Two US Court of Appeals rulings this week clarified the circumstances under which a defendant can be compelled to reveal the contents of an encrypted hard drive. On Wednesday, the Tenth Circuit Court of Appeals sustained a judge's ruling in a Colorado case that the defendant in a mortgage fraud case could be compelled to produce the contents of her encrypted laptop. But on Thursday, the Eleventh Circuit Court of Appeals overturned a Florida contempt of court charge against a suspect in a child pornography case who refused to decrypt the encrypted contents of several hard drives. While the two decisions seem diametrically opposed, they don't necessarily contradict each other. The contrasting results depended on how much the government knew about the contents of the encrypted drives.

In the Colorado case, the police had intercepted a telephone conversation in which the defendant, Ramona Fricosu, acknowledged her ownership of the laptop and alluded to the existence of incriminating documents in the encrypted portions of the hard drive. The government successfully argued that this precluded her from claiming Fifth Amendment protection, since she had already acknowledged the existence of incriminating documents in the case. The Tenth Circuit affirmed the lower court's decision Wednesday citing previous cases where courts have held that when the government already knows of the existence of specific incriminating files, compelling a suspect to produce them does not violate the Fifth Amendment's rule against self-incrimination.

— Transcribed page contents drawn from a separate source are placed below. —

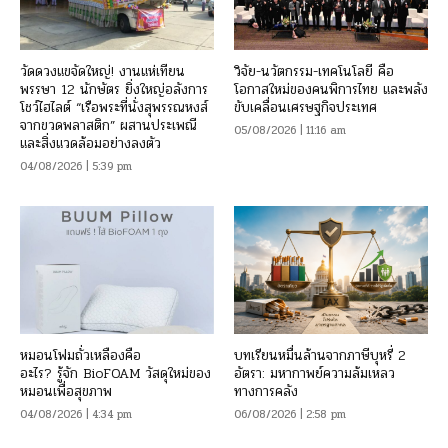
วัดดวงแขจัดใหญ่! งานแห่เทียน
วิจัย-นวัตกรรม-เทคโนโลยี คือ
พรรษา 12 นักษัตร ยิ่งใหญ่อลังการ
โอกาสใหม่ของคนพิการไทย และพลัง
โชว์ไฮไลต์ “เรือพระที่นั่งสุพรรณหงส์
ขับเคลื่อนเศรษฐกิจประเทศ
จากขวดพลาสติก” ผสานประเพณี
05/08/2026 | 11:16 am
และสิ่งแวดล้อมอย่างลงตัว
04/08/2026 | 5:39 pm
หมอนโฟมถั่วเหลืองคือ
บทเรียนหมื่นล้านจากภาษีบุหรี่ 2
อะไร? รู้จัก BioFOAM วัสดุใหม่ของ
อัตรา: มหากาพย์ความล้มเหลว
หมอนเพื่อสุขภาพ
ทางการคลัง
04/08/2026 | 4:34 pm
06/08/2026 | 2:58 pm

In the Florida case, on the other hand, the government lacked any specific evidence about the contents of the encrypted hard drives owned by an accused child pornographer, identified only as John Doe. A forensic expert acknowledged it was theoretically possible that the drives, which were encrypted using TrueCrypt, could be completely empty. Hence, forcing the suspect to decrypt the drive would be forcing him to reveal whether any relevant documents exist, which would be inherently incriminating. The Eleventh Circuit reversed the lower court’s decision to hold Doe in contempt and ruled that forcing him to decrypt the drives would be unlawful. Relying on US v. Hubbell, it held that if the government merely suspects that an encrypted hard drive contains some incriminating documents, but lacks independent evidence for the existence of specific documents, then the owner of the hard drive is entitled to invoke the Fifth Amendment.